Jeremy Moss (born 1978; Saint George, UT, United States)  is an experimental filmmaker, educator, and programmer whose films take shape in surrealist, abstract, and lyrical forms. His sensibility stems from his upbringing in the dramatic landscapes of Southwestern Utah — where the Mojave Desert meets the Great Basin and Colorado Plateau — and he approaches his work agnostically, moving freely across 16mm and digital video, between experimental, documentary, and narrative modes.

Beneath the formal restlessness runs a persistent undertow: belief in flux, apostasy, and transformation through bodies in landscapes changed by memory and myth.

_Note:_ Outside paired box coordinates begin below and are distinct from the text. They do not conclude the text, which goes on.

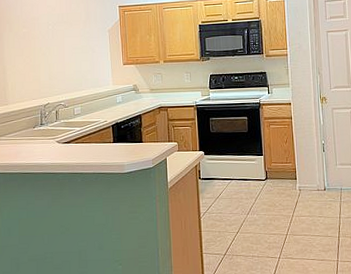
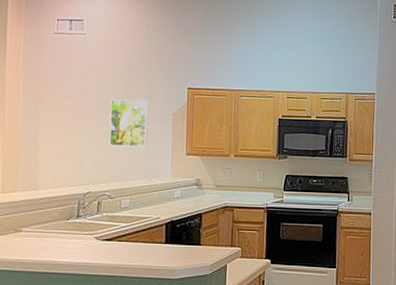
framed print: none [58,20,91,63] -> present [109,99,149,148]

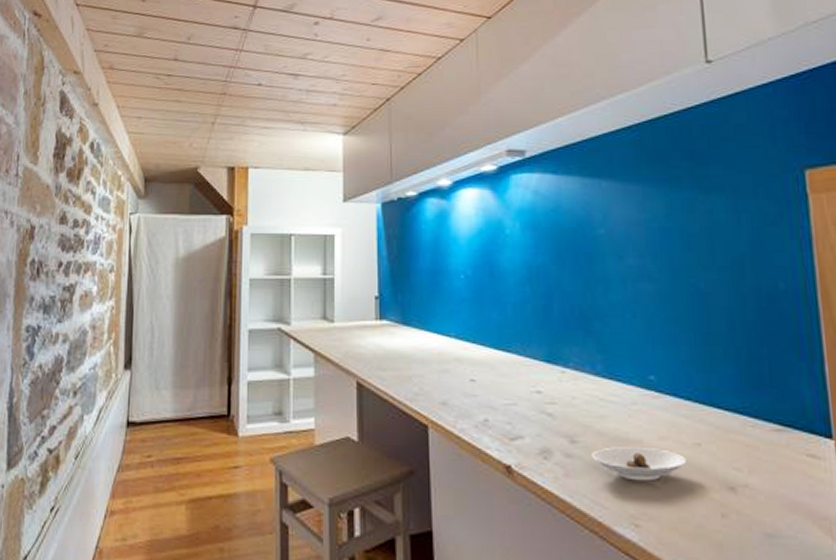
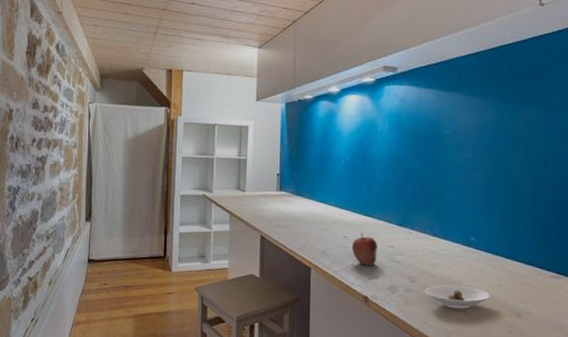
fruit: none [482,374,520,421] -> present [351,233,378,266]

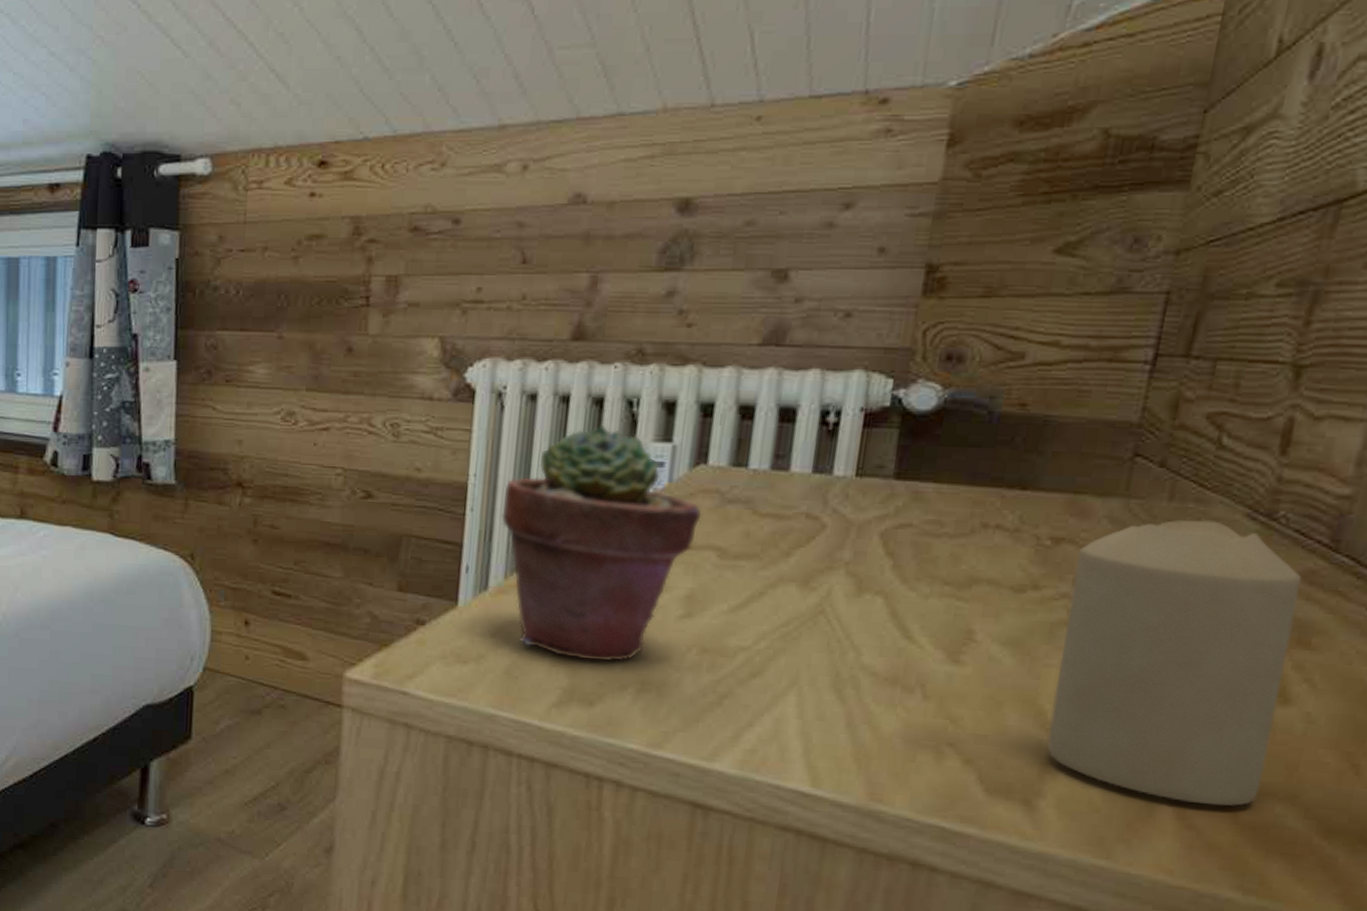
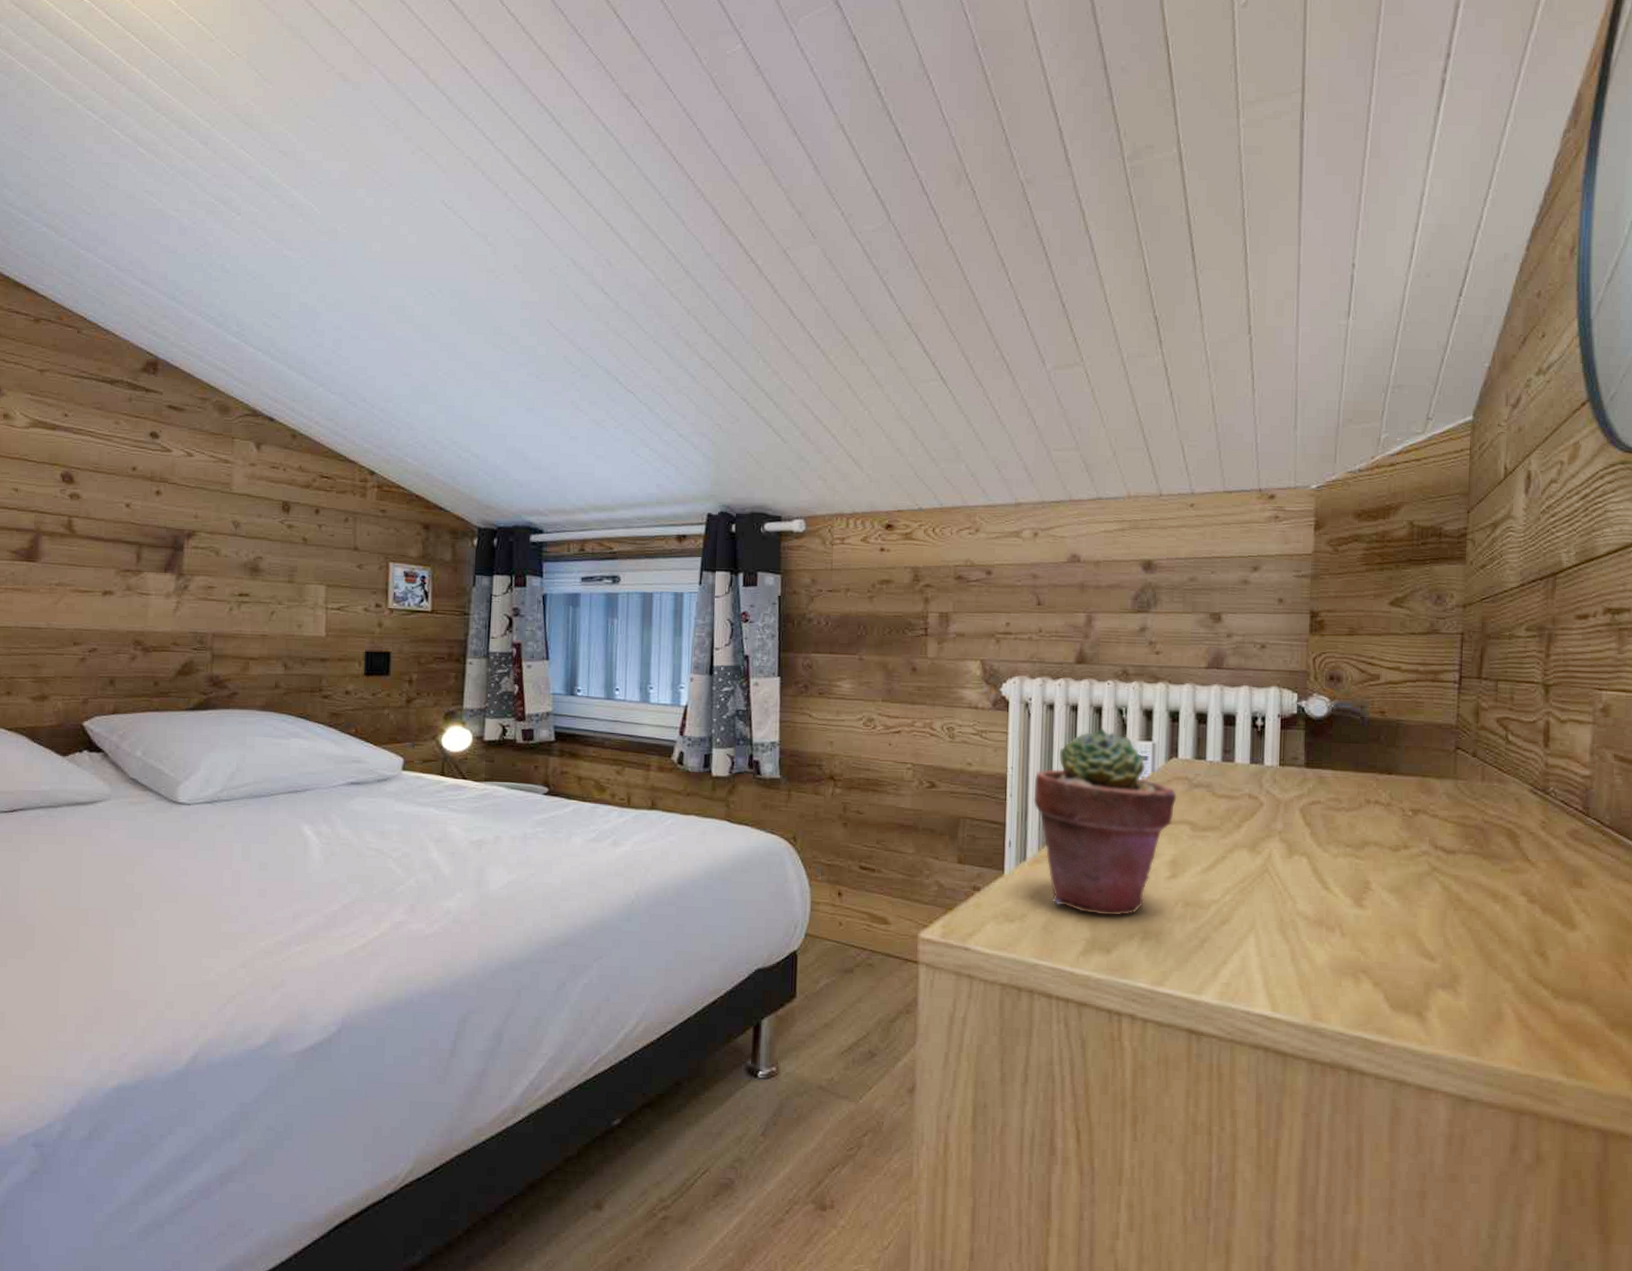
candle: present [1047,520,1302,806] -> none [1427,795,1570,1009]

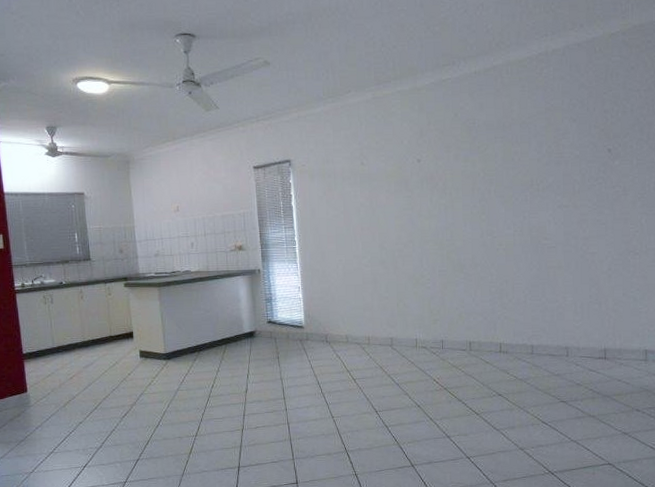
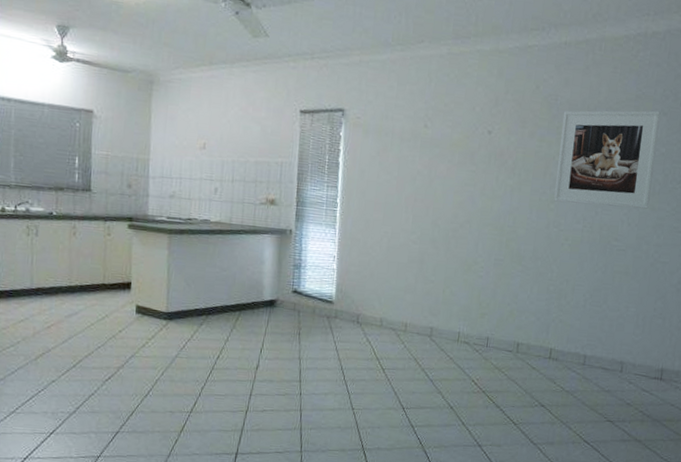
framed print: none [482,119,571,213] -> present [554,110,661,209]

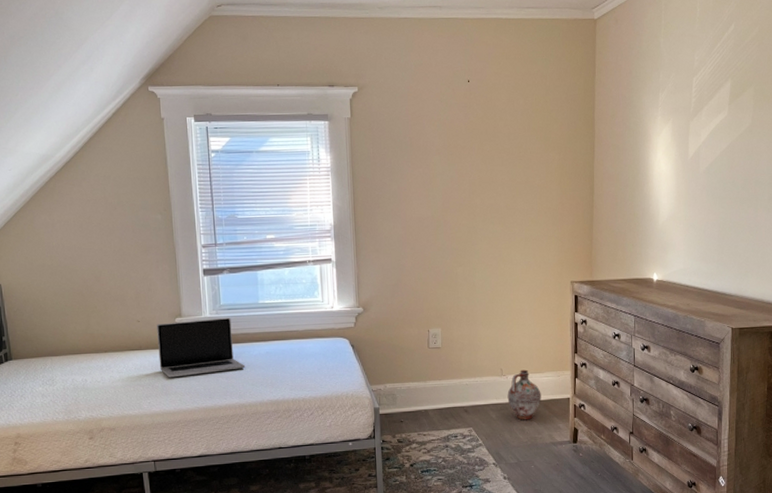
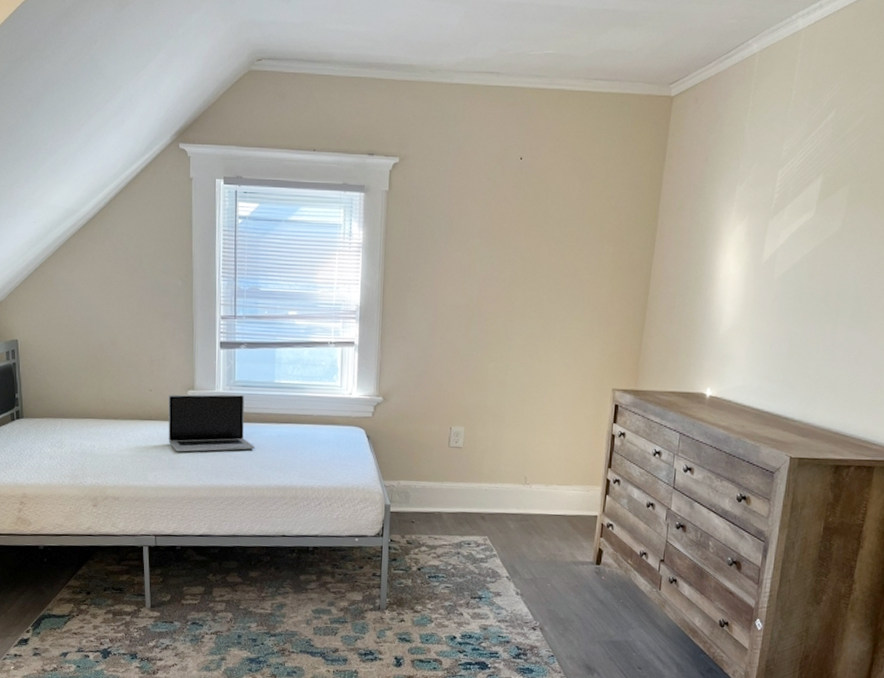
ceramic jug: present [507,369,541,420] -> none [529,480,567,535]

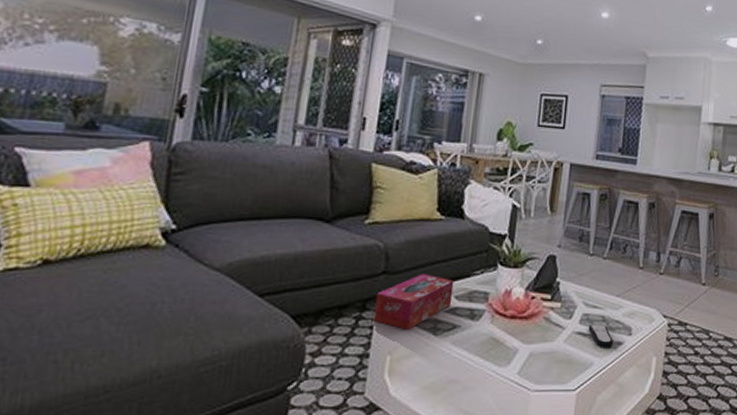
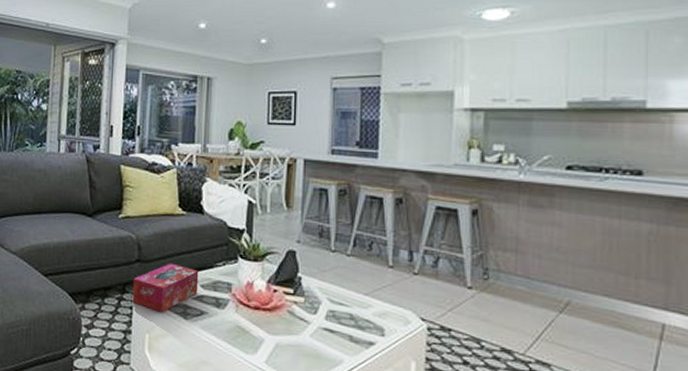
remote control: present [588,323,614,347] -> none [335,320,365,346]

Moss is the director of 20+ films, including I, Apostate, Camera Sick, and Those Inescapable Slivers of Celluloid, with nearly 200 festival screenings in over 30 countries. His films are shaped by place as a structural and historical force, where horizon lines, light, and cultural weight inform formal entanglements.


Location work has taken him across four continents, from Brazil and Ecuador to Sweden, the United Kingdom, and most recently Bolivia, with artist residencies at Alchemy Film and Moving Image (Morocco), the Virginia Center for the Creative Arts, and Atelier 105 (Paris). Distributed by Light Cone (Paris), his work has screened at a range of prominent venues including Edinburgh International Film Festival, Jihlava International Documentary Film Festival, TIFF Lightbox, Microscope Gallery, Anthology Film Archives, CROSSROADS, and UnionDocs.

Moss co-founded the Gleaners Film Festival/Club and he programs for the annual Moviate Underground Film Festival. He is an Associate Professor of Film and Director of the Film and Media Arts Program at Franklin & Marshall College. His films are distribute by Light Cone.